- Born: April 28, 1911 Rexdale, Ontario, Canada
- Died: October 1, 1993 (aged 82) Toronto, Ontario, Canada
- Education: University of Toronto
- Scientific career
- Workplaces: Toronto General Hospital, Princess Margaret Hospital

= Vera Peters =

Canadian oncologist (1911–1993)

Mildred Vera Peters, OC (28 April 1911 – 1 October 1993) was a Canadian oncologist and clinical investigator.

Peters received her medical degree from the University of Toronto in 1934. In 1950 she published a landmark paper demonstrating for the first time that many patients with early Hodgkin's disease, then considered incurable, could be completely cured if given high-dose radiation. She later went on to study the use of radiation therapy in the treatment of breast cancer. Her research, carried out at the Princess Margaret Hospital, demonstrated that breast-conserving surgery (lumpectomy) followed by radiation was just as effective as radical mastectomy which had a significant impact on the lives of the many women who experience breast cancer.

Peters' original research was met with skepticism by the medical establishment in the 1950s and she remarked in an interview that it took over 10 years for her findings to be accepted.

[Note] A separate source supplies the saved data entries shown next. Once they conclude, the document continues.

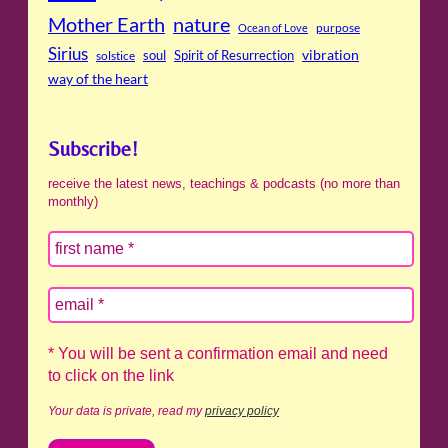
Mother Earth
nature
purpose
Ocean of Love
Sirius
soul
Spirit of Resurrection
vibration
solstice
way of the heart
Subscribe!
receive the latest news, teachings & podcasts (no more than
monthly)
* You will be sent a confirmation email and need
to click on the link
Your data is private, read my
privacy policy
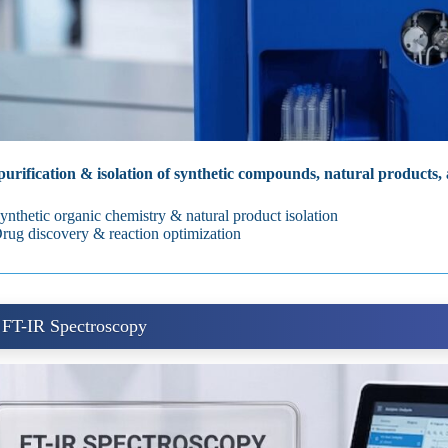
urification & isolation of synthetic compounds, natural products,
ynthetic organic chemistry & natural product isolation
rug discovery & reaction optimization
 FT-IR Spectroscopy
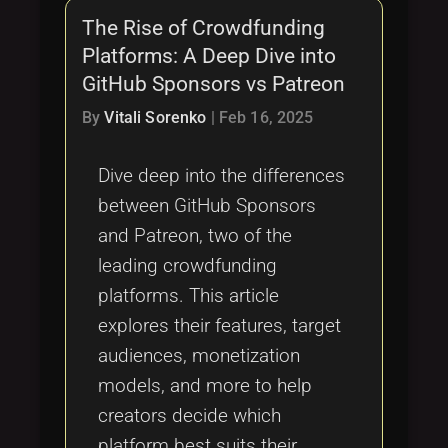
The Rise of Crowdfunding
Platforms: A Deep Dive into
GitHub Sponsors vs Patreon
By
Vitali Sorenko
|
Feb 16, 2025
Dive deep into the differences
between GitHub Sponsors
and Patreon, two of the
leading crowdfunding
platforms. This article
explores their features, target
audiences, monetization
models, and more to help
creators decide which
platform best suits their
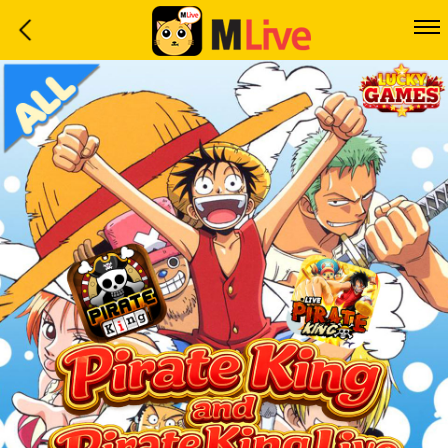
Home
Event
LuckyGame
WinwinCoin
Debit
Mdoll
Help
Support
Language
:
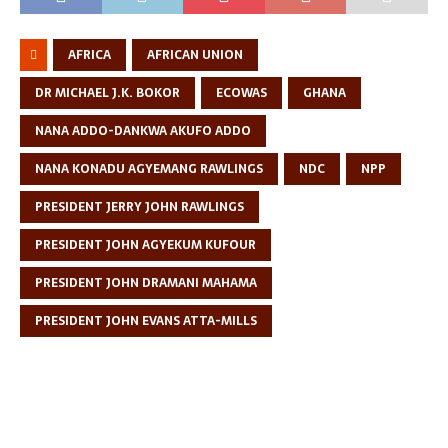
AFRICA
AFRICAN UNION
DR MICHAEL J.K. BOKOR
ECOWAS
GHANA
NANA ADDO-DANKWA AKUFO ADDO
NANA KONADU AGYEMANG RAWLINGS
NDC
NPP
PRESIDENT JERRY JOHN RAWLINGS
PRESIDENT JOHN AGYEKUM KUFOUR
PRESIDENT JOHN DRAMANI MAHAMA
PRESIDENT JOHN EVANS ATTA-MILLS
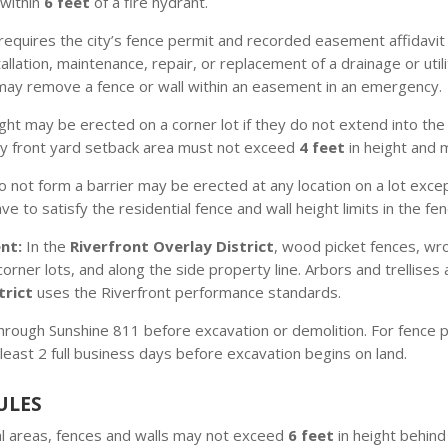
 within
6 feet
of a fire hydrant.
equires the city’s fence permit and recorded easement affidavit pr
llation, maintenance, repair, or replacement of a drainage or utili
 may remove a fence or wall within an easement in an emergency.
ight may be erected on a corner lot if they do not extend into th
ry front yard setback area must not exceed
4 feet
in height and m
o not form a barrier may be erected at any location on a lot except
 to satisfy the residential fence and wall height limits in the fen
nt:
In the
Riverfront Overlay District
, wood picket fences, wr
orner lots, and along the side property line. Arbors and trellises 
trict
uses the Riverfront performance standards.
through Sunshine 811 before excavation or demolition. For fence pr
least 2 full business days before excavation begins on land.
ULES
al areas, fences and walls may not exceed
6 feet
in height behind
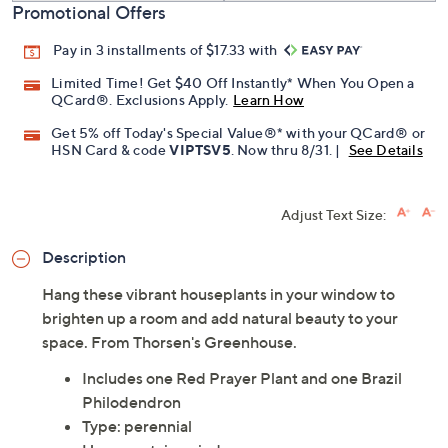
Promotional Offers
Pay in 3 installments of $17.33 with
Limited Time! Get $40 Off Instantly* When You Open a
QCard®. Exclusions Apply.
Learn How
Get 5% off Today's Special Value®* with your QCard® or
HSN Card & code
VIPTSV5
. Now thru 8/31. |
See Details
Adjust Text Size:
Description
Hang these vibrant houseplants in your window to
brighten up a room and add natural beauty to your
space. From Thorsen's Greenhouse.
Includes one Red Prayer Plant and one Brazil
Philodendron
Type: perennial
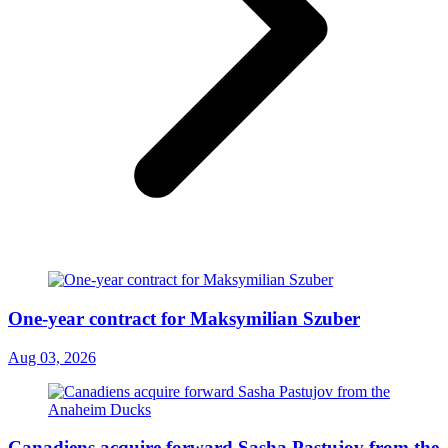
One-year contract for Maksymilian Szuber
Aug 03, 2026
Canadiens acquire forward Sasha Pastujov from the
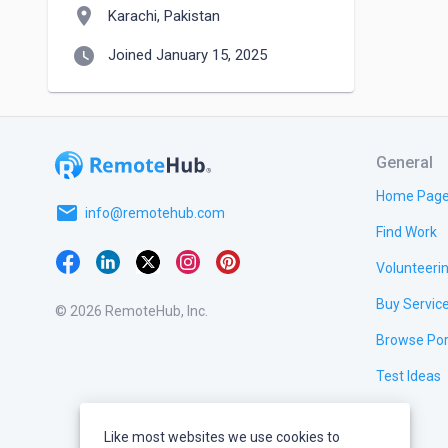
location_on
Karachi, Pakistan
watch_later
Joined January 15, 2025
General
Home Pag
email
info@remotehub.com
Find Work
Volunteeri
Buy Servic
© 2026 RemoteHub, Inc.
Browse Por
Test Ideas
Like most websites we use cookies to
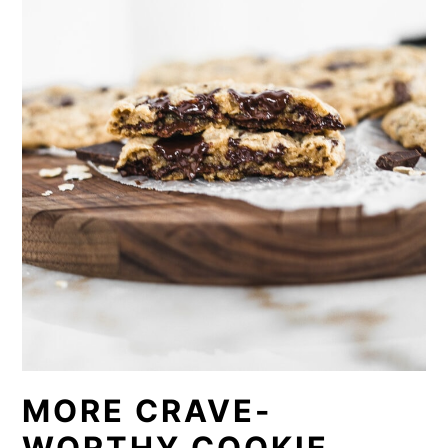
MORE CRAVE-
WORTHY COOKIE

In recognition of her medical work Peters was awarded two honorary doctorates (from York University in 1975 and Queen's University in 1983) and in 1979 received both a gold medal from the American Society for Therapeutic Radiology and Oncology and a Medaille Antoine Beclere. In 1988 she was named a Woman of Distinction by the Canadian Breast Cancer Foundation. She was appointed a Member of the Order of Canada in 1975, raised to Officer in 1977, and was posthumously inducted into the Canadian Medical Hall of Fame in 2010.